Yesterday Shaun Levin, Steve
Vizard’s long-time business partner, criticised Crikey for suggesting
that Steve Vizard had an interest in the advertorial TV show Bread.

He claimed that he was not the “nominal head of Vizard’s raft of
companies,” but the sole director and secretary of Communicate Pty Ltd,
the Trustee of The Communicate Trust … that “Steve Vizard has never
had a legal or beneficial interest in The Communicate Trust … that
“Communicate Productions Pty Ltd is and has always been wholly owned by
The Communicate Trust. As such Steve Vizard has no legal or beneficial
interest in it. To refer to this company as a “Vizard vehicle” is
wrong” … that “Bread
is produced by Communicate Productions Pty Ltd for Sensis Pty Ltd.
Sensis licenses the program for broadcast to Network Ten” … and to
suggest that Bread is ”a television show aimed at cross-promoting Steve Vizard’s business interests” is “simply incorrect.”

Well, we can’t fault Levin on the facts he chose to present. But what
about those he omits? For example, what are we to make of this press release in August 2003 announcing that Sensis (owned by Telstra) would own Bread?

While Sensis has had experience in small business programs
aired on free-to-air television this will be the first time that the
company has owned and produced a television program. As a result,
Sensis has established partnerships with third parties to gain the
strategic expertise necessary to produce a high calibre program.
Leading businessman and TV personality, Mr Steve Vizard, through Communicate Productions, will produce the series in association with WTFN entertainment.

And what are we to make of this media release from WTFN Entertainment?

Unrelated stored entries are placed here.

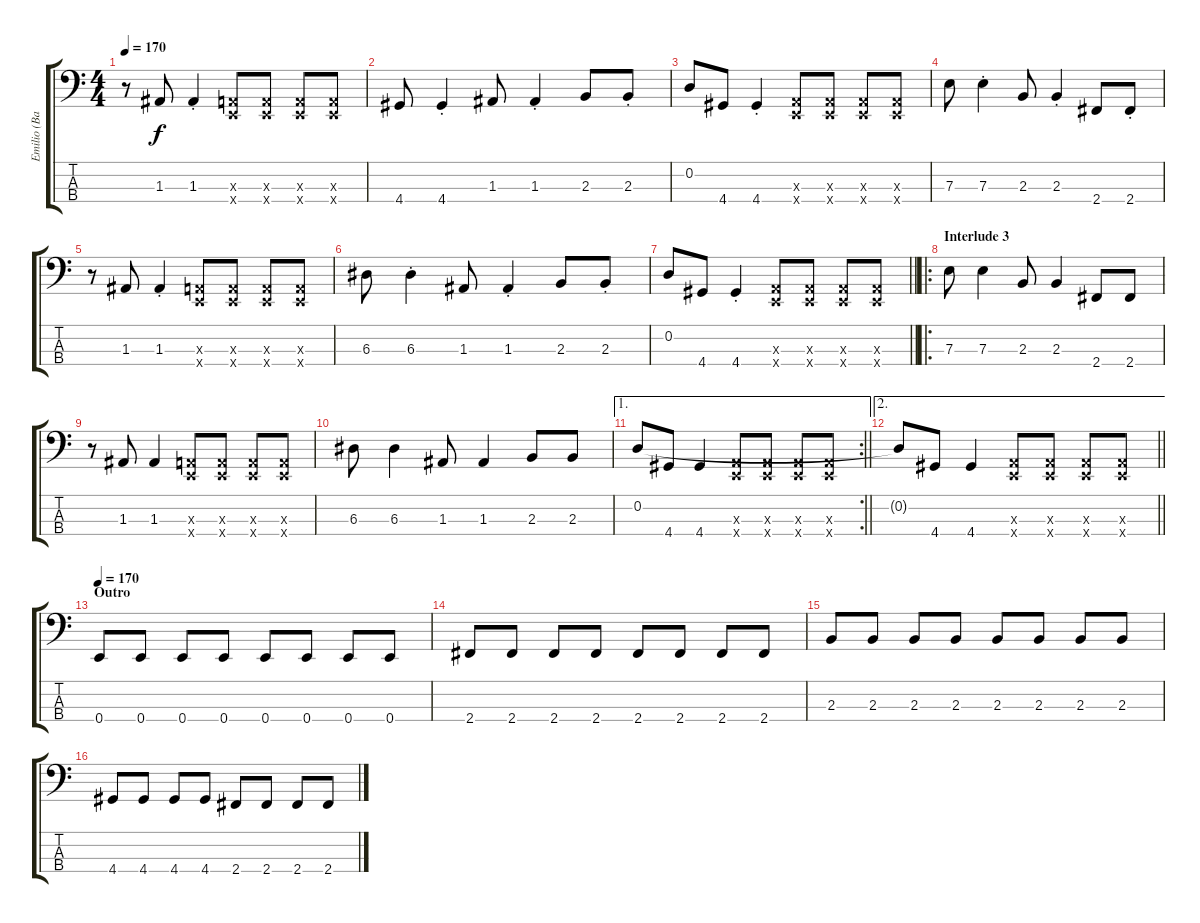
\track ("Emilio (Bass)" "Emilio (Ba") {instrument electricbasspick}
\staff {score tabs}
\tuning (G2 D2 A1 E1) {hide}
\ts (4 4)
\tempo 170
\clef f4
\ks c
r.8{dy f} 1.3.8 1.3{st}.4 (0.3{x} 0.4{x}).8 (0.3{x} 0.4{x}).8 (0.3{x} 0.4{x}).8 (0.3{x} 0.4{x}).8 |
4.4.8 4.4{st}.4 1.3.8 1.3{st}.4 2.3.8 2.3{st}.8 |
0.2.8 4.4.8 4.4{st}.4 (0.3{x} 0.4{x}).8 (0.3{x} 0.4{x}).8 (0.3{x} 0.4{x}).8 (0.3{x} 0.4{x}).8 |
7.3.8 7.3{st}.4 2.3.8 2.3{st}.4 2.4.8 2.4{st}.8 |
r.8 1.3.8 1.3{st}.4 (0.3{x} 0.4{x}).8 (0.3{x} 0.4{x}).8 (0.3{x} 0.4{x}).8 (0.3{x} 0.4{x}).8 |
6.3.8 6.3{st}.4 1.3.8 1.3{st}.4 2.3.8 2.3{st}.8 |
\barLineRight lightlight
0.2.8 4.4.8 4.4{st}.4 (0.3{x} 0.4{x}).8 (0.3{x} 0.4{x}).8 (0.3{x} 0.4{x}).8 (0.3{x} 0.4{x}).8 |
\ro
\section ("" "Interlude 3")
7.3.8 7.3.4 2.3.8 2.3.4 2.4.8 2.4.8 |
r.8 1.3.8 1.3.4 (0.3{x} 0.4{x}).8 (0.3{x} 0.4{x}).8 (0.3{x} 0.4{x}).8 (0.3{x} 0.4{x}).8 |
6.3.8 6.3.4 1.3.8 1.3.4 2.3.8 2.3.8 |
\ae 1
\rc 2
\barLineRight lightlight
0.2.8 4.4.8 4.4.4 (0.3{x} 0.4{x}).8 (0.3{x} 0.4{x}).8 (0.3{x} 0.4{x}).8 (0.3{x} 0.4{x}).8 |
\ae 2
\barLineRight lightlight
0.2{t}.8 4.4.8 4.4.4 (0.3{x} 0.4{x}).8 (0.3{x} 0.4{x}).8 (0.3{x} 0.4{x}).8 (0.3{x} 0.4{x}).8 |
\section ("" "Outro")
\tempo 170
0.4.8 0.4.8 0.4.8 0.4.8 0.4.8 0.4.8 0.4.8 0.4.8 |
2.4.8 2.4.8 2.4.8 2.4.8 2.4.8 2.4.8 2.4.8 2.4.8 |
2.3.8 2.3.8 2.3.8 2.3.8 2.3.8 2.3.8 2.3.8 2.3.8 |
4.4.8 4.4.8 4.4.8 4.4.8 2.4.8 2.4.8 2.4.8 2.4.8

When the syndicate of Sensis and Steve Vizard’s Communicate company
set out to produce a ground-breaking small business series, they turned
to WTFN to make it happen. With just eight weeks lead time, WTFN pulled
together the production team and developed a business program format
that wasn’t dry and predictable. Instead, Bread focused on the
men and women who commit themselves to a life in small business. The
series captured their daily toils in an informative and entertaining
way.

Like so much in the messy Vizard saga, there’s more spin here than meets the eye.